Si All The Real Girls est un film indépendant classique dans le sens ou il a été réalisé avec un budjet quasi inexistant et des acteurs habitués à ce genre de film, il dépasse un peu les autres avec un seul point fort: le jeu. En effet, l'histoire est pas fascinante, mais les acteurs m'ont vraiment bluffée du début la fin, et ils arrivent à insuffler de la vie à un film qui sans eux n'en aurait pas vraiment. Quelques scènes complètement barrées ont également retenue mon attention, comme par exemple celle ou les deux "héros" sont déguisés en clowns pour faire rire les enfants d'un Hôpital. Ne vous méprenez pas, rien de cliché la dedans, plutôt quelque chose de très drôle, sensible, et très....poétique.
L'histoire est celle de Paul (Paul Schneider, bluffant), qui tombe amoureux de Noel (Zooey Deschanel), la soeur de son meilleur ami. Ils habitent une petite ville, et...c'est tout.
Le Réalisateur David Gordon Green, originaire de l'Arkansas, signe ici un film personnel, intimiste, et nous montre une partie de l'Amérique dont on ne parle que trop peu: une Amérique rurale, loin des paillettes, du glamour, et au fond, loin de tout. Il signera plus tard Délire Express(Pineapple Express) , stoner movie par excellence, produit par Mr Judd Apatow, prouvant que décidemment, il enchaîne des films qui ne se ressemblent absolument pas.
All The Real Girls est considéré comme du "cinéma indépendant exigeant". En effet, tous ces films ont fait fureur dans le milieu, et Green reste un des cinéastes qui arrive le mieux à retranscrire sa sensibilité à l'écran. C'est le film typique du Festival de Sundance, et c'est pourquoi il y a fait fureur lors de sa sortie, en 2003.

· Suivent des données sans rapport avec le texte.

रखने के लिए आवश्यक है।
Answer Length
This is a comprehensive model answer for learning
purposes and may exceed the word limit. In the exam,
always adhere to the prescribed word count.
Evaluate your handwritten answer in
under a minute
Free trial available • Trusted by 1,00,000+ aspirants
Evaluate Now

Love is a puzzle. These are the pieces.
Le film erre dans l'Amérique profonde, et arrive à nous plonger dans cette ambiance d'ennui profond qui peut la caractériser. Les jeunes s'ennuient, et les rares filles sont tiraillées entre leur famille qui veut les protéger, les loosers qui veulent juste tirer leur coup, et les autres, plus sensibles, qui se font en fin de compte toujours avoir. Dans l'ensemble, je n'ai pas adoré le film. Mais la puissance et la justesse des acteurs en font, pour quelques moments, quelque chose dont je me rappellerai. Quelques très beau cadres, d'autres drôles, et toujours cette mélancolie bien cachée derrière les sourires des acteurs. Je vous conseille donc de le voir ne serais-ce que pour la très, très belle performance de l'acteur Paul Schneider, qu'on voit souvent dans des seconds rôles ( Away We Go, Bright Star, Jesse James, Elizabethtown) mais qui mérite bien, bien mieux. Ici, pas de Happy end à l'eau de rose, pas de scène bidon pour plaire pleurer les ménagères. C'est du brut, de l'honnêteté, et ça fait du bien. Zooey Deschanel elle, joue toujours le même style de rôle: la nana un peu barge, bizarre, mais jolie, sensible, intrigante. Je pense qu'il y a eu une GRANDE part d'improvisation devant la caméra, car aucun acteur n'est aussi génial, et qu'on a vraiment l'impression d'entrer dans l'intimité de ces deux personnages.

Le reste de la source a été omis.